I think the real power of Lovecraft is the constant evocation of weird atmosphere, so successfully that stories with paper thin characters and hackneyed plots come alive through the sheer otherness of the description. This is what I hope ENDURA also achieve in our music, use atmosphere and ambiance to evoke a state of consciousness the listener would otherwise not find. This is the basic theme of most of Lovecrafts work, the place of man in the cosmic cycle and the interaction of Man with forces and energies he is constantly pitted against. It has been suggested by Kenneth Grant that Lovecraft was an involuntary receptor for cosmic transmissions, that he was bombarded with knowledge and visions that he was unable to assimilate into his rational, materialist and bigoted world view.
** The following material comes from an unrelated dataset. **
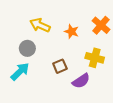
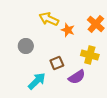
yellow arrow: (40, 25) -> (49, 19), moved
cyan arrow: (20, 71) -> (37, 81), moved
This theory can be substantiated by looking at Lovecrafts life and work, many of his dreams were turned into stories, he wrote that since adolescence he suffered nightmares almost every other night.

Although Lovecraft has left us some of the most outré and bizarre fiction ever written it seems almost in spite of his personality rather than because of it, for Lovecraft the universe was vast and cold, the Laws of Man are not the Laws of the Universe, we see time and time again a puny, priggish humanity vainly struggling to make sense of the universe and keep out the terror that threatens to intrude from beyond! Unlike Crowley, who actively sought traffic with the denizens of the Void, Lovecraft was both appalled and terrified by what intruded onto his dreamtime. The only way he could rationalize it was to turn it into fiction and exorcise what he could not understand. Although the Necronomicon was ostensibly created by Lovecraft it does share a common source with many other texts and grimoires. From recent research it certainly seems as if Crowley's Liber AL Vel Legis being and Lovecraft's mad Arabian, Al Azif, share a common source. In a letter written in February of 1937 Lovecraft said that the full name of the Necronomicon was "The Image of the Law of the Dead", an obvious similarity to Crowley's Book of the Law. In 1919 Crowley exhibited a portrait of an extra-terrestrial he called Lam. This picture was shown in an exhibition called "Dead Souls". The use of the words and imagery of death in the Necronomicon mythos is very interesting but should not be taken to mean the mundane earthly death of man. Perhaps it would be better to see the term "death" as interchangeable with the words "darkness" and "alien". The Necronomicon current is alien to earth, and alien to earthly life; Lam, the strange figure who Kenneth Grant maintains is cognate with Aiwass is essentially the same as Lovecraft's Great Old Ones, a preternatural intelligence, has anybody noticed the similarity between the Lam portrait and the "Greys" of modern UFO lore?

I think we should view the Lovecraft Mythos as having a subjective reality inside the psycho-magickal microcosm of the Magician. In the Mauve Zone of neither-neither time, in the gaps between the stars and the borderland between reality and surreality the entities of inner and outer space can manifest in ways intelligible to our mundane minds, people like Howard Philips Lovecraft took these experiences and used them in their art. We all carry the potential for our own Necronomicon.